Is it possible with Gedit or the command line to modify every fourth line of a text file?

Solution 1:

You could use a command-line editor such as sed

sed 'N;N;N;s/\n/\t/g' file > file.tsv

or, more programatically, by adding backslash line continuation characters to each of the lines you want to join using GNU sed's n skip m address operator and following it with the classic one-liner for joining continued lines:

sed '0~4! s/$/\t\\/' file | sed -e :a -e '/\\$/N; s/\\\n//; ta'

See for example Sed One-Liners Explained :

  1. Append a line to the next if it ends with a backslash "\".

    sed -e :a -e '/\\$/N; s/\\\n//; ta'
    

However IMHO itwould be easier with one of the other standard text-processing utilities e.g.

paste - - - - < file > file.tsv

(the number of - will correspond to the number of columns) or

pr -aT -s$'\t' -4 file > file.tsv

(you can omit the -s$'\t if you don't mind the output to be separated by multiple tabs).


The strange re-import behavior that you are observing is almost certainly because the original file has Windows-style CRLF line endings.

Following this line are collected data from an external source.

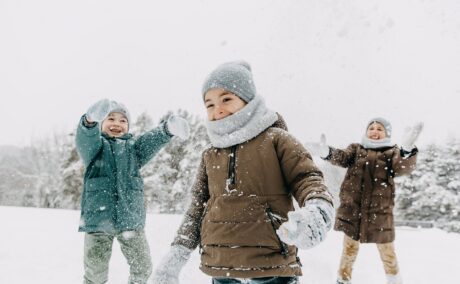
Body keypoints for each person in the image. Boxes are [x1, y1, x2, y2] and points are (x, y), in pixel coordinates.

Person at [152, 61, 334, 284]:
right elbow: (197, 207)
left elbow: (307, 179)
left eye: (226, 99)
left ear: (249, 101)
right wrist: (177, 254)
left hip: (270, 266)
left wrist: (317, 210)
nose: (217, 108)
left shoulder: (277, 140)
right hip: (221, 267)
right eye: (209, 104)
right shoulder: (210, 154)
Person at [76, 99, 190, 284]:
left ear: (128, 126)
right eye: (110, 118)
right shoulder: (95, 149)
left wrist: (167, 129)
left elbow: (149, 142)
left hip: (130, 218)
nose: (116, 123)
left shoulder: (133, 151)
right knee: (95, 273)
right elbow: (85, 138)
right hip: (98, 221)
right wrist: (89, 122)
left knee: (143, 267)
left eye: (123, 120)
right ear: (101, 122)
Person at [315, 118, 423, 284]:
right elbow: (342, 157)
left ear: (386, 134)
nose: (375, 131)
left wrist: (407, 151)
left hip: (379, 213)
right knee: (349, 250)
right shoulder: (356, 149)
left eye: (380, 129)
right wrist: (328, 153)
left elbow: (402, 167)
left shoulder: (391, 153)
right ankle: (343, 279)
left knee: (387, 252)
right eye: (371, 128)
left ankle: (394, 280)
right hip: (353, 211)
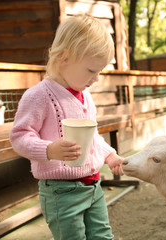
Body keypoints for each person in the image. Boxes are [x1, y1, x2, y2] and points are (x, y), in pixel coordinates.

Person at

If you need to work with files from Windows, then you can roll the conversion into the command in various ways e.g.

tr -d '\r' < file.csv | paste - - - -

or

sed 'N;N;N;s/\r\n/\t/g' file.csv

The former will remove ALL carriage returns whereas the latter will preserve a CR at the end of each of the new lines (which may be what you want if the intended end user is on Windows).

Solution 2:

You can use xargs to always group four lines into one, separated with a single space each:

xargs -d '\n' -n4 < inputfile.txt

-d '\n' sets the input delimiter to a newline character, otherwise it would also break on spaces. If you only have one word per input line anyway, you can even omit this.
-n4 sets the argument number (the number of input items per output line) to 4.

Output:

Dog Cat Fish Lizard
Wolf Lion Shark Gecko
Coyote Puma Eel Iguana

Or if you want tabs as separators instead of a space, you can replace them afterwards. However, if you had spaces in your input lines, those would get replaced too:

xargs -d '\n' -n4 | tr ' ' '\t'

Output (look depending on browser/terminal's tab width):

Dog Cat Fish    Lizard
Wolf    Lion    Shark   Gecko
Coyote  Puma    Eel Iguana

Solution 3:

You could also use:

awk -v ORS="" '{print $1; print NR%4==0?"\n":"\t"}' file > file.tsv 

The two awk built-in variables are:

  • ORS: Output Record Separator(default=newline). It is added at the end of each print command.
  • NR: Number of the current Row awk is processing.

This command will, for each line, display the content of the first (and here only) column. Then it choose to add a newline or a tab by testing the remainder of the division of NR by 4.

Solution 4:

Another shortest awk approach:

awk '{printf $0 (NR%4?"\t":"\n")}' infile

This printf the only one column followed by next and next and ... and a Tab \t character after each but will printf a \newline character when Number of Record was factor of 4 (where NR%4 will return 0 (false) which is what Ternary Operator condition(s)?when-true:when-false is doing.)